Almost a couple hundred demonstrators gathered outside the Courthouse this afternoon to support someone who was arrested during last night's protests: 22-year old Malcolm London, who has actually been on different WTTW programs to talk about his activism and education.
He's even given TED Education Talks using his spoken word poetry.
London was released from Cook County Jail this afternoon to a cheering crowd outside the Leighton Criminal Court Building, at 26th Street and California Avenue.
He was charged with assaulting a police officer during last night's march through Downtown and the South Loop, but those charges were dropped this afternoon.
He and the Black Youth Project 100 are among several organizations arranging marches and demonstrations around the indictment of Chicago Police Officer Jason Van Dyke, who's charged in the death of 17-year old McDonald.
They say they hope these demonstrations send a clear message to the power structure in Chicago.
"We want our youth to stop being stopped and frisked, more money to be invested into education, health care than into policing and prisons" said Timothy Bradford of the Black Youth Project 100. "That's what we want. That's what we need. We want economic development in our communities that's not gentrification. We want affordable housing, mental health care. We want free education for our youth. We want black youth to be decriminalized."
The Free Malcolm and Justice for Laquan protesters received support today from the Enlace Chicago, a community organization in Little Village, as well as the Chicago Teachers Union. (You can see CTU Vice President Jesse Sharkey in the crowd there, along with a few other CTU members.)
That's because among the four or five folks arrested last night, one of them is a CTU member who was released last night.
Outside today's protest, we also spoke with a Princeton University Professor of African-American Studies who is in town for the Thanksgiving holiday, and was at the Courthouse supporting the demonstrators.
She says this entire case points to a need for a substantive change in the Chicago policing.
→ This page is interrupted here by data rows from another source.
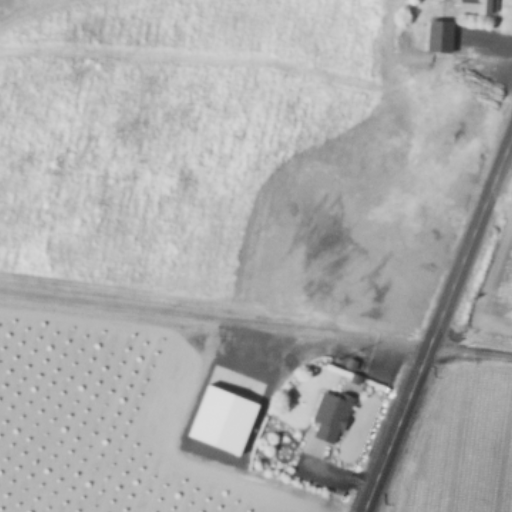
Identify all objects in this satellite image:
building: (473, 7)
road: (462, 78)
crop: (222, 239)
road: (436, 321)
road: (343, 340)
road: (469, 349)
crop: (469, 406)
building: (329, 417)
"The video is disturbing and it's disgusting, and it raises all of the questions that have come up in response to the Black Lives Matter movement about racism, about injustice, about police in the United States," said Keeanga-Yamahtta Taylor of Princeton University. "It points to why people don't trust the police. If you go back and look at the reports of what police said happened the night that Laquan McDonald was killed, it is completely opposite of what the video shows. We've seen this time and time again. ... And people wonder where there is such a lack of trust of police in black and brown communities."
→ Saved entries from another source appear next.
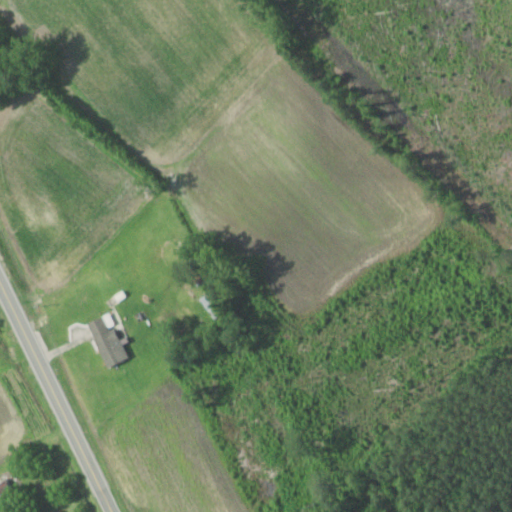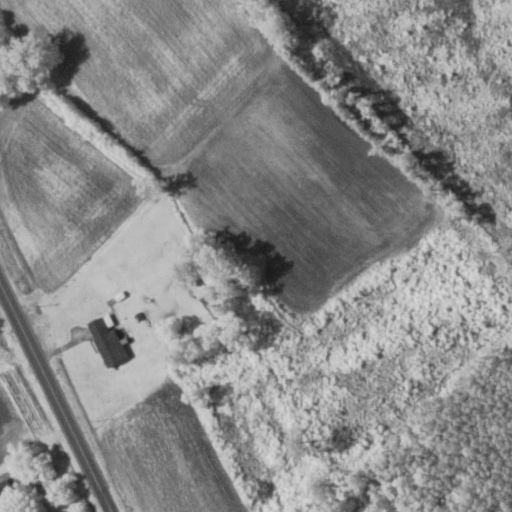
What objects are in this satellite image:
building: (210, 304)
building: (104, 340)
road: (55, 399)
building: (6, 482)
building: (57, 511)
Some argue that if officer Van Dyke is being charged, why are protesters still gathering? They say it's because the case isn't over.
He hasn't been tried or convicted yet, and they fear they won't get what they believe to be justice for Laquan McDonald.
Representatives from One Chicago and the Stop Mass Incarceration Network gathered at City Hall today hoping to draw attention to a few dozen other fatal police-involved shootings.
They say they'd like to see investigations into those cases and they planning a lot more action to draw attention to their cause.